Vendredi 13 novembre 2020 / Intersyndicale Genreral Electric Belfort

L’intersyndicale CFE CGC – SUD s’est rendue à la préfecture du Territoire de Belfort vendredi 13 novembre 2020 à 10h pour un comité paritaire en visio conférence avec le ministère de l’économie et des finances de suivi des engagements de General Electric prévus aux accords de 2019.

Contrairement à l’accord de 2014 entre General Electric et l’Etat français, l’intersyndicale a tout d’abord constaté que Belfort n’était plus un quartier général où était prises les décisions stratégiques tant commerciales qu’industrielles pour adresser le marché Europe – Afrique – Moyen-Orient comme en 2014 et que les récentes nominations étaient totalement contraires à cet accord, car plus aucun responsable mondial concernant le marché 50 Hz n’est maintenant localisé à Belfort.

Au regard des accords de sortie de crise d’Octobre 2019, l’intersyndicale a également constaté, l’ensemble des manquements de General Electric suivants :
➔ Aucun projet de diversification permettant de créer 200 emplois sur 3 ans
➔ Insuffisance de moyen sur le projet industriel, ce qui ne permet pas de repositionner Belfort comme « centre d’excellence 50 Hz » conformément à l'accord de 2014 et de 2019
➔ Transfert de la ligne de fabrication « composants » en Hongrie sans reclassement progressif des salariés dans de nouvelles activités, malgré les axes du projet industriel
➔ Un effectif inférieur à l’engagement de 1275 salariés minimum au 31 décembre 2020

Devant la passivité voire la complicité de l’Etat dans le cadre de ce dernier comité paritaire de suivi, l’intersyndicale n’a plus d’autre choix que d’envisager sérieusement la voix contentieuse, en confiant le dossier à son cabinet d’avocat pour de faire valoir les droits de salariés de GE EPF devant les tribunaux de la République Française.

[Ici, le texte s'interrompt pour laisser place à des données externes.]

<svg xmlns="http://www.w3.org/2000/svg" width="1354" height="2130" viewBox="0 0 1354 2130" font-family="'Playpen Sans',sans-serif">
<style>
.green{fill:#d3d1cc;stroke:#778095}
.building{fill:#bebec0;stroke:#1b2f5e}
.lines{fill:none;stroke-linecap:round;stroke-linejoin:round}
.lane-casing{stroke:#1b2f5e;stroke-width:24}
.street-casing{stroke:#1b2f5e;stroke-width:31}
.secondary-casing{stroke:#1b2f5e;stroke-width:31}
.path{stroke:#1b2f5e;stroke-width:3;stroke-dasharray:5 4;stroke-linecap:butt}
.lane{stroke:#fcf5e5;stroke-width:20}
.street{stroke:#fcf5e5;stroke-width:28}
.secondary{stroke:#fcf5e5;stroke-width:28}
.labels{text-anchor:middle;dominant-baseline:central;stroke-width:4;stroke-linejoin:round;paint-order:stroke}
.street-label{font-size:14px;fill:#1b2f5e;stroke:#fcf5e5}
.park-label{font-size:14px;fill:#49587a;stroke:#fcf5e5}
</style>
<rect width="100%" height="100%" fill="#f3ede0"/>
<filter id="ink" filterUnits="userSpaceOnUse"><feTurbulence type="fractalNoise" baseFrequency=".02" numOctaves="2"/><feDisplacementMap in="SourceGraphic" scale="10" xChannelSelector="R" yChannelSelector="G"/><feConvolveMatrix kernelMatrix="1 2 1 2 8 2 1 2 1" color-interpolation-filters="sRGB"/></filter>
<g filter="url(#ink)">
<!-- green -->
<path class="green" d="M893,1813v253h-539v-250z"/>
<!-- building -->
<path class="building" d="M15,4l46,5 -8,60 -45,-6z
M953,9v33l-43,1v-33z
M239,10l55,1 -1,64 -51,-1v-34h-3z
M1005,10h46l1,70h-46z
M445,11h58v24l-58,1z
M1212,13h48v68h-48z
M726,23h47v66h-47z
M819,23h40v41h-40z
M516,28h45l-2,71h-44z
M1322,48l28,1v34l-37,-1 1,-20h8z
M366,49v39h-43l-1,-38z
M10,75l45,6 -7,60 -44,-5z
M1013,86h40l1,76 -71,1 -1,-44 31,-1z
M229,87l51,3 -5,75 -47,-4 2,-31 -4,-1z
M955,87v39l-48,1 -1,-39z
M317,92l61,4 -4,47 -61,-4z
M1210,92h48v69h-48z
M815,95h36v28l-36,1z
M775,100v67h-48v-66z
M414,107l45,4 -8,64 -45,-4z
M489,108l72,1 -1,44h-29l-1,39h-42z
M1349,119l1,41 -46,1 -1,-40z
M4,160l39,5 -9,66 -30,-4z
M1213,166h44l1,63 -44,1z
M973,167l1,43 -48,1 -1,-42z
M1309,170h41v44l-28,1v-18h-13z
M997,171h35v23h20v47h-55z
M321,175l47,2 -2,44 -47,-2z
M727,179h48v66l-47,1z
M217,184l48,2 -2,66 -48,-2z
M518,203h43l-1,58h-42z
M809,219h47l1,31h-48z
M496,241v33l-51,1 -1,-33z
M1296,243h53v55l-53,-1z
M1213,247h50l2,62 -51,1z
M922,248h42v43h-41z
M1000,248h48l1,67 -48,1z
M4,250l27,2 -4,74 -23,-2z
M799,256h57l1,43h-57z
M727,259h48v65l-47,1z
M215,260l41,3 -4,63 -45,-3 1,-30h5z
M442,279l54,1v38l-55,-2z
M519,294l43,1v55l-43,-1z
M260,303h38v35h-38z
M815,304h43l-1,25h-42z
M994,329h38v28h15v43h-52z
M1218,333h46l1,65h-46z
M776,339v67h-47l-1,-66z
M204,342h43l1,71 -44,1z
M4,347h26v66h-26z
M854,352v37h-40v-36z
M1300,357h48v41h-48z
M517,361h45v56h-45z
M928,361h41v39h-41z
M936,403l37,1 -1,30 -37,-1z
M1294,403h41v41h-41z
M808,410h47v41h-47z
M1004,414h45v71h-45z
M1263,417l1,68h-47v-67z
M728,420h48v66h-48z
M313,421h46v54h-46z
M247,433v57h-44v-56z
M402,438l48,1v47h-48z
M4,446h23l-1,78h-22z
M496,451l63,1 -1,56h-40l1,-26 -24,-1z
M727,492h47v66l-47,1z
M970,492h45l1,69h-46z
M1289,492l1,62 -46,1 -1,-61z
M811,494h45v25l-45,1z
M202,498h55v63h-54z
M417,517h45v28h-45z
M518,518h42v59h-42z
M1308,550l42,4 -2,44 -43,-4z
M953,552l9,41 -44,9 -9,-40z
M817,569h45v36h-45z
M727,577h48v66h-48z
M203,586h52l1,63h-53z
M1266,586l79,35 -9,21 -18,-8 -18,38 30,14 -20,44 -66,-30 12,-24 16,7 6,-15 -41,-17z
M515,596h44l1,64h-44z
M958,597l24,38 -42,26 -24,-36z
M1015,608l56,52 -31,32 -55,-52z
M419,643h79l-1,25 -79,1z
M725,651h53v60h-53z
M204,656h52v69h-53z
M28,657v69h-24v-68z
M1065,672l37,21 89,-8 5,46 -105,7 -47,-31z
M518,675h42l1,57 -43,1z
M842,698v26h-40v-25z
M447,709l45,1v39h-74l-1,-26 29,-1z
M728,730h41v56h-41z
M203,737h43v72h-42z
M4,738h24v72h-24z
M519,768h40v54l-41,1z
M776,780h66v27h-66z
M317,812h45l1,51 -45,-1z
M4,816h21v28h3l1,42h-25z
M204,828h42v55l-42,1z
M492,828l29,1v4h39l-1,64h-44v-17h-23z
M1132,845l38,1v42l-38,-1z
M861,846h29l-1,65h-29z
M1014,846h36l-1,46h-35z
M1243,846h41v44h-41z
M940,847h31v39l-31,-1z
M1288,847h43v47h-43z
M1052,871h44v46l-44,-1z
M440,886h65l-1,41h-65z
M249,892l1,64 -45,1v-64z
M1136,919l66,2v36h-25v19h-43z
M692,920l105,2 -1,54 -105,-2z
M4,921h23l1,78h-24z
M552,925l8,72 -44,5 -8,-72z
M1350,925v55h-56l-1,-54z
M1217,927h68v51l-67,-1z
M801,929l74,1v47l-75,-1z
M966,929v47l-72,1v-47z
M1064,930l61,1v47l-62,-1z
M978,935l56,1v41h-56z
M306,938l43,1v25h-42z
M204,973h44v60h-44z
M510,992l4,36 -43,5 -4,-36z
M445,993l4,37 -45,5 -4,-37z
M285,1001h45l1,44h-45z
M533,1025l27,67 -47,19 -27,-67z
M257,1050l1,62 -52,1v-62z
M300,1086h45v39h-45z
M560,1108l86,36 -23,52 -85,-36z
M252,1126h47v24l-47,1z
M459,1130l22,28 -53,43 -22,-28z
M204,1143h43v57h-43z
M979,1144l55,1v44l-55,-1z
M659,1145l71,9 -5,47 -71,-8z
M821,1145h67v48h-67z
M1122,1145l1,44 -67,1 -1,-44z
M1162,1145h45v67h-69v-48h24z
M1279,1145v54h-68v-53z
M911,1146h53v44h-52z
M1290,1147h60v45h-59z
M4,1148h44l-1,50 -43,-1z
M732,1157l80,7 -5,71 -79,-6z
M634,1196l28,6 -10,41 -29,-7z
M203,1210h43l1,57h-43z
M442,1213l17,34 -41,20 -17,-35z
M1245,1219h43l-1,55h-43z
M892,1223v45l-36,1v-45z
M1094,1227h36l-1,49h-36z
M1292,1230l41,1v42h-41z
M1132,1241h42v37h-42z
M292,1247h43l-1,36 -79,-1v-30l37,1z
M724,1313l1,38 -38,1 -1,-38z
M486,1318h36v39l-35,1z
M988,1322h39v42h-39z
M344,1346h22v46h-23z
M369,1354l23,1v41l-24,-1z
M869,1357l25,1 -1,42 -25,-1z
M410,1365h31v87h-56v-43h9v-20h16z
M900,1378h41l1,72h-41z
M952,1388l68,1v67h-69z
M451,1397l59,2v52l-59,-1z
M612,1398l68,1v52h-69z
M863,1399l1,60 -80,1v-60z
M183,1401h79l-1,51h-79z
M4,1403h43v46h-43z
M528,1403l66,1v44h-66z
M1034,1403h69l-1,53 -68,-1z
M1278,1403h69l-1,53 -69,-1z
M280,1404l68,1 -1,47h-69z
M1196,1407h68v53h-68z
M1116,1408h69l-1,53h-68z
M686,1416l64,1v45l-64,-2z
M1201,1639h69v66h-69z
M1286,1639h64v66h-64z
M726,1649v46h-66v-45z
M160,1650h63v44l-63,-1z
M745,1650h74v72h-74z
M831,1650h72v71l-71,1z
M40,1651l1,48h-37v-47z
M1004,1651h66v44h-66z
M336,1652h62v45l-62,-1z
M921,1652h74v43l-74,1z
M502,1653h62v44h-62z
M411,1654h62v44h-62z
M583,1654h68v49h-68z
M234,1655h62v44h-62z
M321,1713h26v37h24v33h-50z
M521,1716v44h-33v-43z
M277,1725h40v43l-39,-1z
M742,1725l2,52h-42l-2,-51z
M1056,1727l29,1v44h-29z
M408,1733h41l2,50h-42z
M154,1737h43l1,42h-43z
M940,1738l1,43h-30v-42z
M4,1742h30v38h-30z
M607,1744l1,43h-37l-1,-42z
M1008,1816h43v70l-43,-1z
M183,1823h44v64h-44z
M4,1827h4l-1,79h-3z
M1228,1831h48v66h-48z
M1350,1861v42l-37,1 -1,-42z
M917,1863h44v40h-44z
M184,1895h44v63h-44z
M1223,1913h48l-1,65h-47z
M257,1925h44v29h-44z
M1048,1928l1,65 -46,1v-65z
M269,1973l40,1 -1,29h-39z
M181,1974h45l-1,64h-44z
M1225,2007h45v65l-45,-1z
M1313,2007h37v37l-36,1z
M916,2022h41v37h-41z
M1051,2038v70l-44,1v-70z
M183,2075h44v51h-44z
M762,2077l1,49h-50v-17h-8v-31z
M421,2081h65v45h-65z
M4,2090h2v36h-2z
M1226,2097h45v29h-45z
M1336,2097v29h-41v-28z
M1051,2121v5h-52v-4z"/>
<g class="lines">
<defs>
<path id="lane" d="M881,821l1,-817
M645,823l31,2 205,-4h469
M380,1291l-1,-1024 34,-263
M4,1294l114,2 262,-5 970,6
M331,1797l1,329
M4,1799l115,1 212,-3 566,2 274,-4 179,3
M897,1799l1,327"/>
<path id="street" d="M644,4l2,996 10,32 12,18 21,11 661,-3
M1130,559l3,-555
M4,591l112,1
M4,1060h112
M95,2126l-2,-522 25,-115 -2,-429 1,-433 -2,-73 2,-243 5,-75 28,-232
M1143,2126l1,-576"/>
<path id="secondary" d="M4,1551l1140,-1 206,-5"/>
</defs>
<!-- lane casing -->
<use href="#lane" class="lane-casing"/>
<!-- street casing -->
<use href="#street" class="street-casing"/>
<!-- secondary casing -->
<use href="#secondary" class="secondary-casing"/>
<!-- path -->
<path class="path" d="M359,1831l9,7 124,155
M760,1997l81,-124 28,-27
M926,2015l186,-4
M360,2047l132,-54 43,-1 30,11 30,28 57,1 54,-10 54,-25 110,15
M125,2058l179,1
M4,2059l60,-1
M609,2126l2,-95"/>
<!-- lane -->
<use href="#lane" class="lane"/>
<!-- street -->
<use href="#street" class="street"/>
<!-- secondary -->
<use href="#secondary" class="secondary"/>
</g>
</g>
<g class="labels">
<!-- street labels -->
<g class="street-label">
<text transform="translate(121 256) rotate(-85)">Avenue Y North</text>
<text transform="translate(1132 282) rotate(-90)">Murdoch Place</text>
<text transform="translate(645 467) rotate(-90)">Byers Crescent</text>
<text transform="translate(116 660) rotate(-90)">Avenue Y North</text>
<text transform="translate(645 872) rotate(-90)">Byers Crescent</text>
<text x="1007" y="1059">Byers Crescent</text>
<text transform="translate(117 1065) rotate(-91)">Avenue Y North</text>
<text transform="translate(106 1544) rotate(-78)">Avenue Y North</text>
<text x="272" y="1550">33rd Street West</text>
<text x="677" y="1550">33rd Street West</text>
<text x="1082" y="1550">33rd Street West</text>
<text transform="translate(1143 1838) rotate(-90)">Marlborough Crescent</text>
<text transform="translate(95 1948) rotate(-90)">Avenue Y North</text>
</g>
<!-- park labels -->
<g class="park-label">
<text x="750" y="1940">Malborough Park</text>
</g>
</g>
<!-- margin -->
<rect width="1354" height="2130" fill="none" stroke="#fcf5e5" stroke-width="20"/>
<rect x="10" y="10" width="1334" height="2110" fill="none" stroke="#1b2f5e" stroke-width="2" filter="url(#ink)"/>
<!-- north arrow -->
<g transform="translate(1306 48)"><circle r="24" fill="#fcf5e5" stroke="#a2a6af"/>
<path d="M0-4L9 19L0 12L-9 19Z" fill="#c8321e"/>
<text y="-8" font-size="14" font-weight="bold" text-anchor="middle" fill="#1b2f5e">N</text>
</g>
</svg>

L’intersyndicale rappelle qu’elle a accepté de retirer sa plainte contre l’Etat français et que les salariés de GE EPF ont consenti à des sacrifices en termes de réduction d’effectif, de gel des salaires et de l’épargne salariale en contrepartie d’un projet industriel de positionnement de GE EPF comme centre d’excellence 50 Hz conformément aux accords de 2014 entre GE et l’Etat français.

L’absence de contrepartie de GE et la passivité de l’état à faire respecter les engagements de General Electric porte un préjudice important aux intérêts de la nation et des citoyens Français.

Cette position de l’Etat pourrait s’apparenter à un acte de concussion du ministère de l’économie et des finances qui fait suite au précédent scandale d’Etat de rachat de la branche Energie d’ALSTOM par General Electric, autorisé par Emmanuel MACRON.